— Start of Material for the task —

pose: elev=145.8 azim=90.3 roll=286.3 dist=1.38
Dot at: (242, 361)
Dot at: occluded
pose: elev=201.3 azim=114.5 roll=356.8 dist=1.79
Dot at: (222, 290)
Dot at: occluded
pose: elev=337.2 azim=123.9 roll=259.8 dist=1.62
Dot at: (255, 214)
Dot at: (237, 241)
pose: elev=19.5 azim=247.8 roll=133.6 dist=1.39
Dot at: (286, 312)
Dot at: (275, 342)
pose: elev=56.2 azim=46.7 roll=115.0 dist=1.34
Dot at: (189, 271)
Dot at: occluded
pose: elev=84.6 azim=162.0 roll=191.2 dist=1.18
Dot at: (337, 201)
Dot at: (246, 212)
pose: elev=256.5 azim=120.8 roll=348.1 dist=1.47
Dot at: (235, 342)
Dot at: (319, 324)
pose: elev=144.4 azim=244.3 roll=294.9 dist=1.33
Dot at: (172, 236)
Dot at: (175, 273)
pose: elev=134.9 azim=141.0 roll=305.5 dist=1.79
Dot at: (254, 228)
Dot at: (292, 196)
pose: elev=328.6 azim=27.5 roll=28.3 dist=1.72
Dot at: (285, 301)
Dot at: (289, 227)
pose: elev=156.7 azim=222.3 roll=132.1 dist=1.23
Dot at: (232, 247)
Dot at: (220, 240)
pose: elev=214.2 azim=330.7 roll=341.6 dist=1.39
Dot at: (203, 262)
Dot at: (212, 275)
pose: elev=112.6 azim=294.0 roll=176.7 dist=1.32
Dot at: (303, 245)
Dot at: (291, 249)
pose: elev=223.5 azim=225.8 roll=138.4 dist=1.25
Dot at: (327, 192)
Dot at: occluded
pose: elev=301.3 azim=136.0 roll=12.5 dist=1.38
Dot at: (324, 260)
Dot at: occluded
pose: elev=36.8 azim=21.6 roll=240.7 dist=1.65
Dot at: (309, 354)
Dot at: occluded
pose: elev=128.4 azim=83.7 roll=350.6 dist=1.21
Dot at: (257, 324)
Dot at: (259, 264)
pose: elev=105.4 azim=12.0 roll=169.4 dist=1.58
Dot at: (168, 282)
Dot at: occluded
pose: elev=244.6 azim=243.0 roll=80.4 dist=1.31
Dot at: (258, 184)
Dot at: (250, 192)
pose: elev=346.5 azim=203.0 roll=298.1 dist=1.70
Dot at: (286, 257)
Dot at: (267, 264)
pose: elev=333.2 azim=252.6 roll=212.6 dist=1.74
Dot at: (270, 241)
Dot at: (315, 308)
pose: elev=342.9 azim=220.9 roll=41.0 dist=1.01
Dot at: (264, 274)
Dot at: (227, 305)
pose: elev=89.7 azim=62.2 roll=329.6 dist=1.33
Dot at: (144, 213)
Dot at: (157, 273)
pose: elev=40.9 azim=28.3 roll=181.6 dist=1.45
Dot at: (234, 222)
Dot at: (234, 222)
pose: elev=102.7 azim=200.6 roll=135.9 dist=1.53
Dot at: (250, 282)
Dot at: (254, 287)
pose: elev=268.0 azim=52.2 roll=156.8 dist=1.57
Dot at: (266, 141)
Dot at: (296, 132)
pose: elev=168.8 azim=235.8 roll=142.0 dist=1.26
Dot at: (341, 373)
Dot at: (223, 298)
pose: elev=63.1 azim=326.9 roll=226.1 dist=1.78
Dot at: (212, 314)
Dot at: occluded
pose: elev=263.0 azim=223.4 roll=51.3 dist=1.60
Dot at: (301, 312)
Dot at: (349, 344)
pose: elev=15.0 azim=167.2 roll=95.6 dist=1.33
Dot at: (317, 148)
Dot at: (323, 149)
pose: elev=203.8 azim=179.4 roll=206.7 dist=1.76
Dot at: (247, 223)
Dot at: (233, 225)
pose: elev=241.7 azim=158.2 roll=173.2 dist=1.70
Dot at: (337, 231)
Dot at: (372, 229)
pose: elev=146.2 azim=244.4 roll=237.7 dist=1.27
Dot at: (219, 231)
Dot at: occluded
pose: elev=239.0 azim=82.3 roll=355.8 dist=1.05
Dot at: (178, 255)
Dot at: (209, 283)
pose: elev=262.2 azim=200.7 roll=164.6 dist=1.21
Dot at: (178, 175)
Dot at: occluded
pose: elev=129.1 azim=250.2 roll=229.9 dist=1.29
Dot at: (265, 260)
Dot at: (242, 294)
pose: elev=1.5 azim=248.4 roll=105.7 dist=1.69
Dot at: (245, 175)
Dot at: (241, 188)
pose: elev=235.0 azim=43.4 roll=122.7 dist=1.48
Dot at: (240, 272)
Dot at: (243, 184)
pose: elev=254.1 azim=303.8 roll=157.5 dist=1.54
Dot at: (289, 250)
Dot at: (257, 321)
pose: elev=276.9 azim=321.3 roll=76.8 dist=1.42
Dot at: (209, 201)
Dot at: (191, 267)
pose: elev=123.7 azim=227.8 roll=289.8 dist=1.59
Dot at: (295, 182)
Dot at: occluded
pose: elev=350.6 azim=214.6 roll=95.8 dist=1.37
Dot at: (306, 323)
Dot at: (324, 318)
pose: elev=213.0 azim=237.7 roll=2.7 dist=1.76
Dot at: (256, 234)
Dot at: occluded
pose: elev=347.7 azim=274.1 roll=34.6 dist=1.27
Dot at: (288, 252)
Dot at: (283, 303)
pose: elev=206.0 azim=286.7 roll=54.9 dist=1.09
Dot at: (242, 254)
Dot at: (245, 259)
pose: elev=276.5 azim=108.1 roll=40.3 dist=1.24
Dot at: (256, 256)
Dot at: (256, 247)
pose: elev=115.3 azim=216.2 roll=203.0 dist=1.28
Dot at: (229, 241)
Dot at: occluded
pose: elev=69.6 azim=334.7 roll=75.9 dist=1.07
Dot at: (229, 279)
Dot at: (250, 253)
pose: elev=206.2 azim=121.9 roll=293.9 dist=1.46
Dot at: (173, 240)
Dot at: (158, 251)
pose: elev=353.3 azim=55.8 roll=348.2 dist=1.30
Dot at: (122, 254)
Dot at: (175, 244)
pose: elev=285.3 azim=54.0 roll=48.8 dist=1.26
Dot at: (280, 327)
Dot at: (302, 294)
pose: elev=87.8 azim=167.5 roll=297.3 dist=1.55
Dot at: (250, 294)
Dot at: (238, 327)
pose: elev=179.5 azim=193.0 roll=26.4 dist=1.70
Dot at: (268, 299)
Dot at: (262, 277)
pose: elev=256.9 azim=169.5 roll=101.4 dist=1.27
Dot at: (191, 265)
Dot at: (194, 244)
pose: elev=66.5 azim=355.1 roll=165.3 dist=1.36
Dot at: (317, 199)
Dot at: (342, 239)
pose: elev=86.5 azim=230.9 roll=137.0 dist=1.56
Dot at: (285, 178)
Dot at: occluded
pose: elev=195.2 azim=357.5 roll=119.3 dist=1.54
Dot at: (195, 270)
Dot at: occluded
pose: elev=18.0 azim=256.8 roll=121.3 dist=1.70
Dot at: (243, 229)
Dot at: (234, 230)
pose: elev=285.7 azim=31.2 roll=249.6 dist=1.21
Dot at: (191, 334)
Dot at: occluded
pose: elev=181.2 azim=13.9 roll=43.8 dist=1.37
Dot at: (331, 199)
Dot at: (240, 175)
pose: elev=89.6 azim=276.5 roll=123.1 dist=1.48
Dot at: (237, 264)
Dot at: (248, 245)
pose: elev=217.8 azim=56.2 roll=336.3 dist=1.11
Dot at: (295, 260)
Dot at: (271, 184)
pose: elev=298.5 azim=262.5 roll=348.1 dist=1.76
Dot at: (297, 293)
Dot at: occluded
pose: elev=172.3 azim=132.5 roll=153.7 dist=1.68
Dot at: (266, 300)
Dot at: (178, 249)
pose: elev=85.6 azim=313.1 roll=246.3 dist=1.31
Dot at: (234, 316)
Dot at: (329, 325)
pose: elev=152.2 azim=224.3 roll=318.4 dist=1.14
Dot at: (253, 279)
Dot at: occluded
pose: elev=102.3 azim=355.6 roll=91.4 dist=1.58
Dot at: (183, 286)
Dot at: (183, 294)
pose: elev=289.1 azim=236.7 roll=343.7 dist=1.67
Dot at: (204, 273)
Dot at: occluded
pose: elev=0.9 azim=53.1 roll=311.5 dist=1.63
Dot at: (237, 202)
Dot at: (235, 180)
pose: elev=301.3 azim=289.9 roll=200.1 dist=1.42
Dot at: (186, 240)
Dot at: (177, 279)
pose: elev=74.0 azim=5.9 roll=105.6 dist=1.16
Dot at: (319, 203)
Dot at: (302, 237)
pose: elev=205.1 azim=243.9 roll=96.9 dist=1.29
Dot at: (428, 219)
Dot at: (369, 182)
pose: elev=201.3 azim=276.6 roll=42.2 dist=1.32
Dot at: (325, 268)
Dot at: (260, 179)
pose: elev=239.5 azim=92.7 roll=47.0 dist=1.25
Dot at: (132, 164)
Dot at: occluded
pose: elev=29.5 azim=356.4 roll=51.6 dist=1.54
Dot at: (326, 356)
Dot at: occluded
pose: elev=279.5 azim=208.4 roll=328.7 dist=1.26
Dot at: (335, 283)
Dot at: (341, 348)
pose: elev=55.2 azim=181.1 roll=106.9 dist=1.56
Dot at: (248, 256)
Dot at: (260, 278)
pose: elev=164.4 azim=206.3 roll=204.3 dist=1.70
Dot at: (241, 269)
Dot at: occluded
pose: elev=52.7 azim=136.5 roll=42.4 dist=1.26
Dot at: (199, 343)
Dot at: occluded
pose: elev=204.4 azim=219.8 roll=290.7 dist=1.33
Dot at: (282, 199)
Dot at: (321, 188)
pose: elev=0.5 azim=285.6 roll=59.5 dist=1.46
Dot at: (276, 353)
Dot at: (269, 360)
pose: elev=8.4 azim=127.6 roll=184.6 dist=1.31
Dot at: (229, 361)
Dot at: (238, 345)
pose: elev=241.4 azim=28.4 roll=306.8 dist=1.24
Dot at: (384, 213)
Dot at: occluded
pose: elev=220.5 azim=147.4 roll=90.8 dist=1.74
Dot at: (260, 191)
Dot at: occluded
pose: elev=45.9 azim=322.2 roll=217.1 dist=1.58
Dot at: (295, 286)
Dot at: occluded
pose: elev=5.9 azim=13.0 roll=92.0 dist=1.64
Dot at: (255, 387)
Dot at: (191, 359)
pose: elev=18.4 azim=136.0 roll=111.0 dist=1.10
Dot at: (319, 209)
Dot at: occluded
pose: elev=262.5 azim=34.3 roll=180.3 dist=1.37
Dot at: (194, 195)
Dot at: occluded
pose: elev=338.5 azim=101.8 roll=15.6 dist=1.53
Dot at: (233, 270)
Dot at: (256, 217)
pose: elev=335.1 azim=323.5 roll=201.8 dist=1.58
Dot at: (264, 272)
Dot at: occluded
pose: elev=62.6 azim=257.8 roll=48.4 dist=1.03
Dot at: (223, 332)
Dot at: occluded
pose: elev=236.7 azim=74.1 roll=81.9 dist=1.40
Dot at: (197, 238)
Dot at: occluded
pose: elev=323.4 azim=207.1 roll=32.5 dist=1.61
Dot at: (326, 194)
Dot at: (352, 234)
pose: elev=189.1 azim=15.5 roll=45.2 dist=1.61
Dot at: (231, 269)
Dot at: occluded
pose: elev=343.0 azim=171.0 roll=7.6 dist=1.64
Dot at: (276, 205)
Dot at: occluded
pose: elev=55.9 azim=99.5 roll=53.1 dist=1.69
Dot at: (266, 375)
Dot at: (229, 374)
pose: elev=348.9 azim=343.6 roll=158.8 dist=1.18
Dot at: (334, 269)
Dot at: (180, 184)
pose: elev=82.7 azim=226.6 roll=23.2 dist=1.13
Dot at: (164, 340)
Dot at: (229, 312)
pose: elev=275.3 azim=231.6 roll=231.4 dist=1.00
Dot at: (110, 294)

— End of Material for the task —

### [Do this]
Copy out the material word for word, from its first line through the line containing "Dot at: (246, 212)".

### [Reply to the task]
pose: elev=145.8 azim=90.3 roll=286.3 dist=1.38
Dot at: (242, 361)
Dot at: occluded
pose: elev=201.3 azim=114.5 roll=356.8 dist=1.79
Dot at: (222, 290)
Dot at: occluded
pose: elev=337.2 azim=123.9 roll=259.8 dist=1.62
Dot at: (255, 214)
Dot at: (237, 241)
pose: elev=19.5 azim=247.8 roll=133.6 dist=1.39
Dot at: (286, 312)
Dot at: (275, 342)
pose: elev=56.2 azim=46.7 roll=115.0 dist=1.34
Dot at: (189, 271)
Dot at: occluded
pose: elev=84.6 azim=162.0 roll=191.2 dist=1.18
Dot at: (337, 201)
Dot at: (246, 212)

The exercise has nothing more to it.